Overview of DNA Methylation (DNAm)
About 70% of CpG sites in the human genome are methylated27. CpGs are concentrated in CpG islands (CGIs) – regions at least 200 base pairs (bp) in length – where C-G dinucleotides make up more than 50% of the sequence1,28. CGIs house the promoter regions of ~ 70% of human genes29,28. The effect of DNAm on gene expression is influenced by CpG density in these promoter regions30.

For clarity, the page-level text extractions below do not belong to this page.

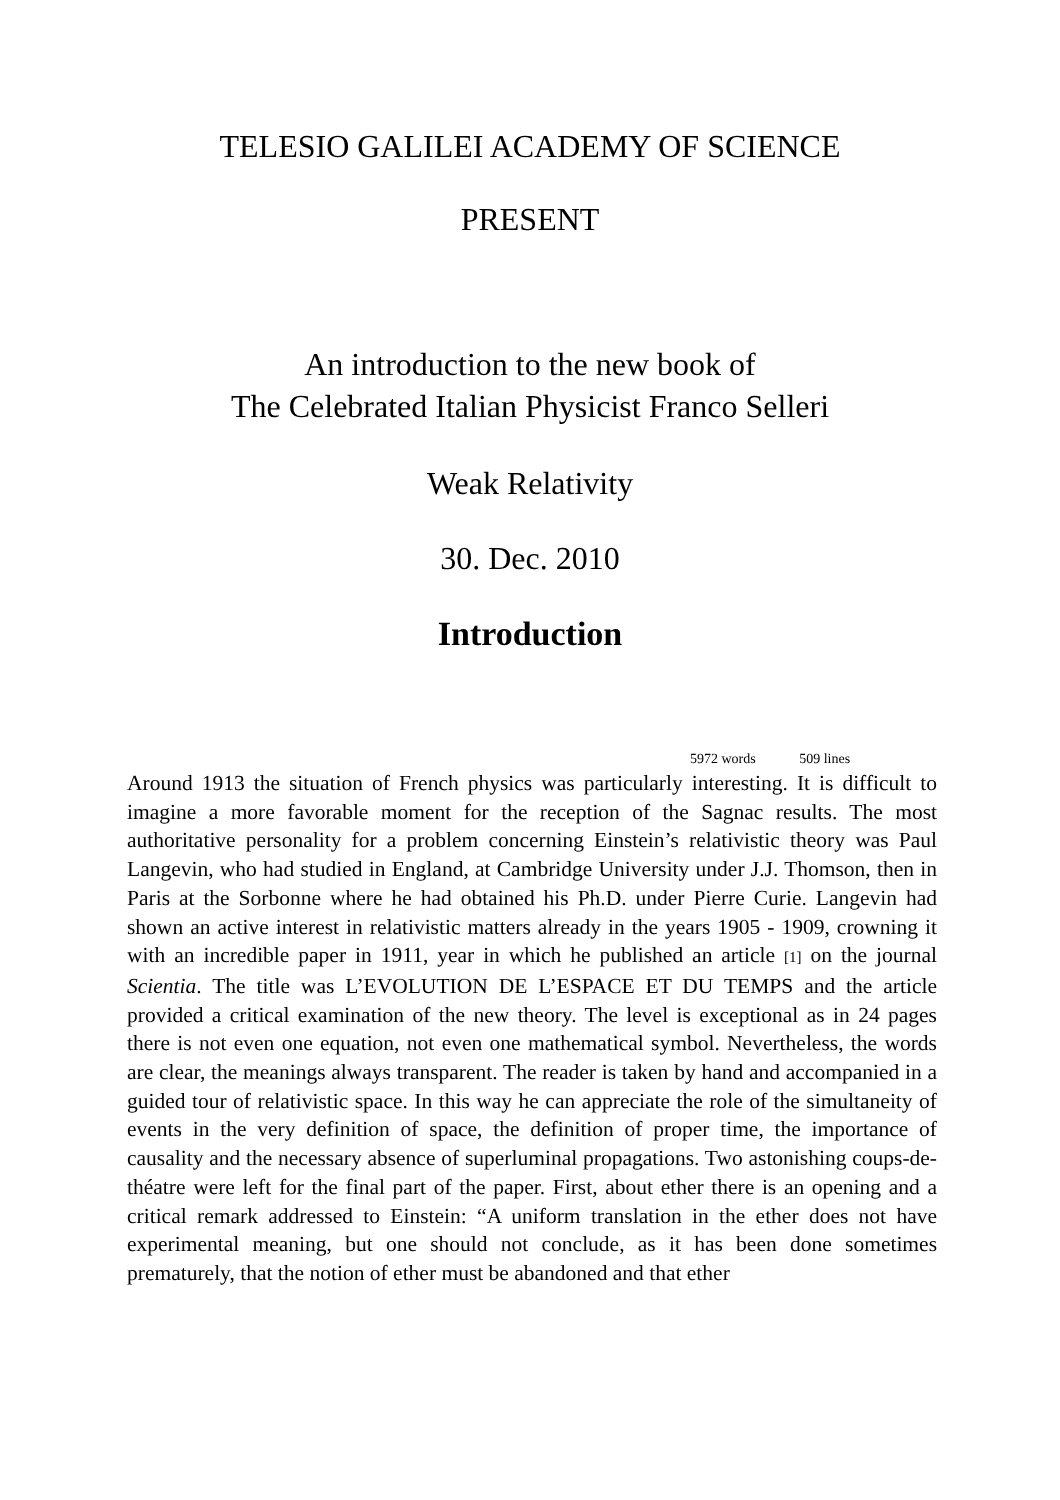TELESIO GALILEI ACADEMY OF SCIENCE
PRESENT
An introduction to the new book of
The Celebrated Italian Physicist Franco Selleri
Weak Relativity
30. Dec. 2010
Introduction
5972 words 509 lines
Around 1913 the situation of French physics was particularly interesting. It is difficult to imagine a more favorable moment for the reception of the Sagnac results. The most authoritative personality for a problem concerning Einstein’s relativistic theory was Paul Langevin, who had studied in England, at Cambridge University under J.J. Thomson, then in Paris at the Sorbonne where he had obtained his Ph.D. under Pierre Curie. Langevin had shown an active interest in relativistic matters already in the years 1905 - 1909, crowning it with an incredible paper in 1911, year in which he published an article [1] on the journal Scientia. The title was L’EVOLUTION DE L’ESPACE ET DU TEMPS and the article provided a critical examination of the new theory. The level is exceptional as in 24 pages there is not even one equation, not even one mathematical symbol. Nevertheless, the words are clear, the meanings always transparent. The reader is taken by hand and accompanied in a guided tour of relativistic space. In this way he can appreciate the role of the simultaneity of events in the very definition of space, the definition of proper time, the importance of causality and the necessary absence of superluminal propagations. Two astonishing coups-de-théatre were left for the final part of the paper. First, about ether there is an opening and a critical remark addressed to Einstein: “A uniform translation in the ether does not have experimental meaning, but one should not conclude, as it has been done sometimes prematurely, that the notion of ether must be abandoned and that ether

Different technologies have been developed for assessing DNAm, but arrays and sequencing protocols form the basis of the literature. Both rely on the bisulfite conversion of DNA. Arrays compare signal intensities between methylated and unmethylated probes at specific sites while in sequencing, the proportion of methylated Cytosines is calculated. Three arrays have been most commonly used to study DNAm in humans: the legacy IlluminaHumanMethylation27 BeadChip31 , the Illumina HumanMethylation450 BeadChip32 and finally the Illumina MethylationEPIC BeadChip array33. Each arrays features progressive expansion of CpG coverage and increased representation of different regions of the genome. The EPIC array covers ~30x more CpGs compared to the Illumina 27K array and puts greater focus on CpGs outside of CGIs as these regions are important for gene regulation33.